→ **EXERCISE REQUIREMENTS**
The required answer is an exact copy of every line from the beginning of the entries through the line with "### Olink Holding Logo large for dark backgrounds Download PNG", with all pictures omitted.
··· RECORDS FOR THE EXERCISE ···
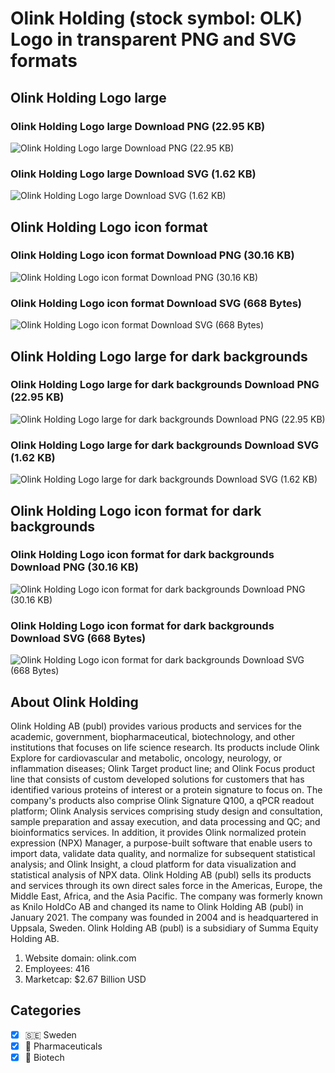 # Olink Holding (stock symbol: OLK) Logo in transparent PNG and SVG formats

## Olink Holding Logo large

### Olink Holding Logo large Download PNG (22.95 KB)

![Olink Holding Logo large Download PNG (22.95 KB)](/img/orig/OLK_BIG-e6e52a57.png)

### Olink Holding Logo large Download SVG (1.62 KB)

![Olink Holding Logo large Download SVG (1.62 KB)](/img/orig/OLK_BIG-ec9c2ddf.svg)

## Olink Holding Logo icon format

### Olink Holding Logo icon format Download PNG (30.16 KB)

![Olink Holding Logo icon format Download PNG (30.16 KB)](/img/orig/OLK-2b7cae0c.png)

### Olink Holding Logo icon format Download SVG (668 Bytes)

![Olink Holding Logo icon format Download SVG (668 Bytes)](/img/orig/OLK-2eb16785.svg)

## Olink Holding Logo large for dark backgrounds

### Olink Holding Logo large for dark backgrounds Download PNG (22.95 KB)

![Olink Holding Logo large for dark backgrounds Download PNG (22.95 KB)](/img/orig/OLK_BIG.D-4f140cfb.png)

### Olink Holding Logo large for dark backgrounds Download SVG (1.62 KB)

![Olink Holding Logo large for dark backgrounds Download SVG (1.62 KB)](/img/orig/OLK_BIG.D-6d3b4efd.svg)

## Olink Holding Logo icon format for dark backgrounds

### Olink Holding Logo icon format for dark backgrounds Download PNG (30.16 KB)

![Olink Holding Logo icon format for dark backgrounds Download PNG (30.16 KB)](/img/orig/OLK.D-cb4442c7.png)

### Olink Holding Logo icon format for dark backgrounds Download SVG (668 Bytes)

![Olink Holding Logo icon format for dark backgrounds Download SVG (668 Bytes)](/img/orig/OLK.D-efc01e6f.svg)

## About Olink Holding

Olink Holding AB (publ) provides various products and services for the academic, government, biopharmaceutical, biotechnology, and other institutions that focuses on life science research. Its products include Olink Explore for cardiovascular and metabolic, oncology, neurology, or inflammation diseases; Olink Target product line; and Olink Focus product line that consists of custom developed solutions for customers that has identified various proteins of interest or a protein signature to focus on. The company's products also comprise Olink Signature Q100, a qPCR readout platform; Olink Analysis services comprising study design and consultation, sample preparation and assay execution, and data processing and QC; and bioinformatics services. In addition, it provides Olink normalized protein expression (NPX) Manager, a purpose-built software that enable users to import data, validate data quality, and normalize for subsequent statistical analysis; and Olink Insight, a cloud platform for data visualization and statistical analysis of NPX data. Olink Holding AB (publ) sells its products and services through its own direct sales force in the Americas, Europe, the Middle East, Africa, and the Asia Pacific. The company was formerly known as Knilo HoldCo AB and changed its name to Olink Holding AB (publ) in January 2021. The company was founded in 2004 and is headquartered in Uppsala, Sweden. Olink Holding AB (publ) is a subsidiary of Summa Equity Holding AB.

1. Website domain: olink.com
2. Employees: 416
3. Marketcap: $2.67 Billion USD


## Categories
- [x] 🇸🇪 Sweden
- [x] 💊 Pharmaceuticals
- [x] 🧬 Biotech
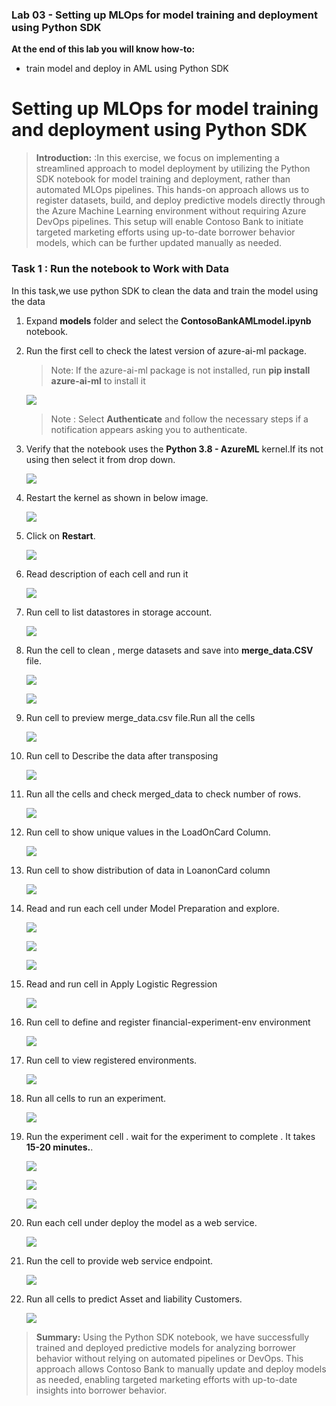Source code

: ### **Lab 03 - Setting up MLOps for model training and deployment using Python SDK**


**At the end of this lab you will know how-to:**

- train model and deploy in AML using Python SDK


# Setting up MLOps for model training and deployment using Python SDK

>**Introduction:** :In this exercise, we focus on implementing a streamlined approach to model deployment by utilizing the Python SDK notebook for model training and deployment, rather than automated MLOps pipelines. This hands-on approach allows us to register datasets, build, and deploy predictive models directly through the Azure Machine Learning environment without requiring Azure DevOps pipelines. This setup will enable Contoso Bank to initiate targeted marketing efforts using up-to-date borrower behavior models, which can be further updated manually as needed.
### **Task 1 : Run the notebook to Work with Data**

In this task,we use python SDK to clean the data and train the model using the data

1.  Expand **models** folder and select the **ContosoBankAMLmodel.ipynb** notebook.

2.  Run the first cell to check the latest version of azure-ai-ml package.

    > Note: If the azure-ai-ml package is not installed, run **pip install azure-ai-ml** to install it

    ![](./media/image59.png)

    > Note : Select **Authenticate** and follow the necessary steps if a notification appears asking you to authenticate.

3.  Verify that the notebook uses the **Python 3.8 - AzureML** kernel.If its not using then select it from drop down.

    ![](./media/image60.png)

4.  Restart the kernel as shown in below image.

    ![](./media/image61.png)

5.  Click on **Restart**.

    ![](./media/image62.png)

6.  Read description of each cell and run it

    ![](./media/image63.png)

7.  Run cell to list datastores in storage account.

    ![](./media/image64.png)

8.  Run the cell to clean , merge datasets and save into **merge_data.CSV** file.

    ![](./media/image65.png)

    ![](./media/image66.png)

9. Run cell to preview merge_data.csv file.Run all the cells

    ![](./media/image67.png)

10.  Run cell to Describe the data after transposing

        ![](./media/image68.png)

11. Run all the cells and check merged_data to check number of rows.

    ![](./media/image69.png)

12. Run cell to show unique values in the LoadOnCard Column.

    ![](./media/image70.png)

13. Run cell to show distribution of data in LoanonCard column

    ![](./media/image71.png)

14. Read and run each cell under Model Preparation and explore.

    ![](./media/image72.png)

    ![](./media/image73.png)

    ![](./media/image74.png)

15. Read and run cell in Apply Logistic Regression

    ![](./media/image75.png)

16. Run cell to define and register financial-experiment-env environment

    ![](./media/image76.png)

17. Run cell to view registered environments.

    ![](./media/image77.png)

18. Run all cells to run an experiment.

    ![](./media/image78.png)

19. Run the experiment cell . wait for the experiment to complete . It
    takes **15-20 minutes.**. 

    ![](./media/image79.png)

    ![](./media/image80.png)

    ![](./media/image81.png)

20. Run each cell under deploy the model as a web service.

    ![](./media/image82.png)

21. Run the cell to provide web service endpoint.

    ![](./media/image83.png)

21. Run all cells to predict Asset and liability Customers.

    ![](./media/image84.png)

>**Summary:** Using the Python SDK notebook, we have successfully trained and deployed predictive models for analyzing borrower behavior without relying on automated pipelines or DevOps. This approach allows Contoso Bank to manually update and deploy models as needed, enabling targeted marketing efforts with up-to-date insights into borrower behavior.
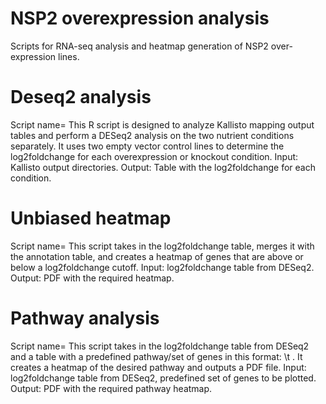 # NSP2 overexpression analysis
Scripts for RNA-seq analysis and heatmap generation of NSP2 over-expression lines.

# Deseq2 analysis
Script name= 
This R script is designed to analyze Kallisto mapping output tables and perform a DESeq2 analysis on the two nutrient conditions separately. It uses two empty vector control lines to determine the log2foldchange for each overexpression or knockout condition.
Input: Kallisto output directories.
Output: Table with the log2foldchange for each condition.

# Unbiased heatmap
Script name= 
This script takes in the log2foldchange table, merges it with the annotation table, and creates a heatmap of genes that are above or below a log2foldchange cutoff.
Input: log2foldchange table from DESeq2.
Output: PDF with the required heatmap.

# Pathway analysis 
Script name= 
This script takes in the log2foldchange table from DESeq2 and a table with a predefined pathway/set of genes in this format: <genename> \t <geneid>.
It creates a heatmap of the desired pathway and outputs a PDF file.
Input: log2foldchange table from DESeq2, predefined set of genes to be plotted.
Output: PDF with the required pathway heatmap.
···
→ **TASK RESULT**
 # Olink Holding (stock symbol: OLK) Logo in transparent PNG and SVG formats

## Olink Holding Logo large

### Olink Holding Logo large Download PNG (22.95 KB)

![Olink Holding Logo large Download PNG (22.95 KB)](/img/orig/OLK_BIG-e6e52a57.png)

### Olink Holding Logo large Download SVG (1.62 KB)

![Olink Holding Logo large Download SVG (1.62 KB)](/img/orig/OLK_BIG-ec9c2ddf.svg)

## Olink Holding Logo icon format

### Olink Holding Logo icon format Download PNG (30.16 KB)

![Olink Holding Logo icon format Download PNG (30.16 KB)](/img/orig/OLK-2b7cae0c.png)

### Olink Holding Logo icon format Download SVG (668 Bytes)

![Olink Holding Logo icon format Download SVG (668 Bytes)](/img/orig/OLK-2eb16785.svg)

## Olink Holding Logo large for dark backgrounds

### Olink Holding Logo large for dark backgrounds Download PNG (22.95 KB)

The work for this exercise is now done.